• [Your goal] Quote the whole listing verbatim.

• [Source records]
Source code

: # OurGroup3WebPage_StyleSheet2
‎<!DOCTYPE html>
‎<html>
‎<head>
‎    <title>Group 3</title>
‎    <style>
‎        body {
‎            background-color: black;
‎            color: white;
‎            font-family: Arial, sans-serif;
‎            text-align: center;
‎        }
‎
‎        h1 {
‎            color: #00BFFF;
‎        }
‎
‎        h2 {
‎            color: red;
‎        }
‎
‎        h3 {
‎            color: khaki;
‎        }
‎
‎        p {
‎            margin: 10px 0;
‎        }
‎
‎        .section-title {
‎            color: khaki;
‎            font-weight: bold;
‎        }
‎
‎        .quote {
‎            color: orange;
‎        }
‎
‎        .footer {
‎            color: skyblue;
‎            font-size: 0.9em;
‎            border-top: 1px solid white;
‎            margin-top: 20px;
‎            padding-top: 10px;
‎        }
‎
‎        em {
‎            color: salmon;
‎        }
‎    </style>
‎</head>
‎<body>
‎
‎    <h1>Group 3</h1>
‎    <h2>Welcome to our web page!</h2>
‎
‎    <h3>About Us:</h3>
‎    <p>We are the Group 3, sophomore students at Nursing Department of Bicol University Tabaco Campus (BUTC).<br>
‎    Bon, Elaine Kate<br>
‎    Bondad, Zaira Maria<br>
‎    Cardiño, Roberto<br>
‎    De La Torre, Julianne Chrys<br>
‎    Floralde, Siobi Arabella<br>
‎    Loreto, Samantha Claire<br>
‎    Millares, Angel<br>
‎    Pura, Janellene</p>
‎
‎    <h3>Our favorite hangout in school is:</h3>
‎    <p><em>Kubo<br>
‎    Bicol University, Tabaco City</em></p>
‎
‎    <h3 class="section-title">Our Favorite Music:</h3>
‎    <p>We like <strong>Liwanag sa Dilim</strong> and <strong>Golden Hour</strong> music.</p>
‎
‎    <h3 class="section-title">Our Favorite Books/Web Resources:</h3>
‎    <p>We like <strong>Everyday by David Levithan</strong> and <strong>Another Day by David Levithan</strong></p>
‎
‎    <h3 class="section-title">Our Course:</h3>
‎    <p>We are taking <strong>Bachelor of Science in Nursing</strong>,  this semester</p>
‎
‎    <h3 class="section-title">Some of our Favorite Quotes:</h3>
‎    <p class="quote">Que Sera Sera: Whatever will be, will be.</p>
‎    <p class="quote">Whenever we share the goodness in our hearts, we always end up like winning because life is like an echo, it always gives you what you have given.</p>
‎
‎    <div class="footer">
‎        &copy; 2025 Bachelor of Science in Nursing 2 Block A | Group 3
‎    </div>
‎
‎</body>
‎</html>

• [Answer to the problem]
Source code

: # OurGroup3WebPage_StyleSheet2
‎<!DOCTYPE html>
‎<html>
‎<head>
‎    <title>Group 3</title>
‎    <style>
‎        body {
‎            background-color: black;
‎            color: white;
‎            font-family: Arial, sans-serif;
‎            text-align: center;
‎        }
‎
‎        h1 {
‎            color: #00BFFF;
‎        }
‎
‎        h2 {
‎            color: red;
‎        }
‎
‎        h3 {
‎            color: khaki;
‎        }
‎
‎        p {
‎            margin: 10px 0;
‎        }
‎
‎        .section-title {
‎            color: khaki;
‎            font-weight: bold;
‎        }
‎
‎        .quote {
‎            color: orange;
‎        }
‎
‎        .footer {
‎            color: skyblue;
‎            font-size: 0.9em;
‎            border-top: 1px solid white;
‎            margin-top: 20px;
‎            padding-top: 10px;
‎        }
‎
‎        em {
‎            color: salmon;
‎        }
‎    </style>
‎</head>
‎<body>
‎
‎    <h1>Group 3</h1>
‎    <h2>Welcome to our web page!</h2>
‎
‎    <h3>About Us:</h3>
‎    <p>We are the Group 3, sophomore students at Nursing Department of Bicol University Tabaco Campus (BUTC).<br>
‎    Bon, Elaine Kate<br>
‎    Bondad, Zaira Maria<br>
‎    Cardiño, Roberto<br>
‎    De La Torre, Julianne Chrys<br>
‎    Floralde, Siobi Arabella<br>
‎    Loreto, Samantha Claire<br>
‎    Millares, Angel<br>
‎    Pura, Janellene</p>
‎
‎    <h3>Our favorite hangout in school is:</h3>
‎    <p><em>Kubo<br>
‎    Bicol University, Tabaco City</em></p>
‎
‎    <h3 class="section-title">Our Favorite Music:</h3>
‎    <p>We like <strong>Liwanag sa Dilim</strong> and <strong>Golden Hour</strong> music.</p>
‎
‎    <h3 class="section-title">Our Favorite Books/Web Resources:</h3>
‎    <p>We like <strong>Everyday by David Levithan</strong> and <strong>Another Day by David Levithan</strong></p>
‎
‎    <h3 class="section-title">Our Course:</h3>
‎    <p>We are taking <strong>Bachelor of Science in Nursing</strong>,  this semester</p>
‎
‎    <h3 class="section-title">Some of our Favorite Quotes:</h3>
‎    <p class="quote">Que Sera Sera: Whatever will be, will be.</p>
‎    <p class="quote">Whenever we share the goodness in our hearts, we always end up like winning because life is like an echo, it always gives you what you have given.</p>
‎
‎    <div class="footer">
‎        &copy; 2025 Bachelor of Science in Nursing 2 Block A | Group 3
‎    </div>
‎
‎</body>
‎</html>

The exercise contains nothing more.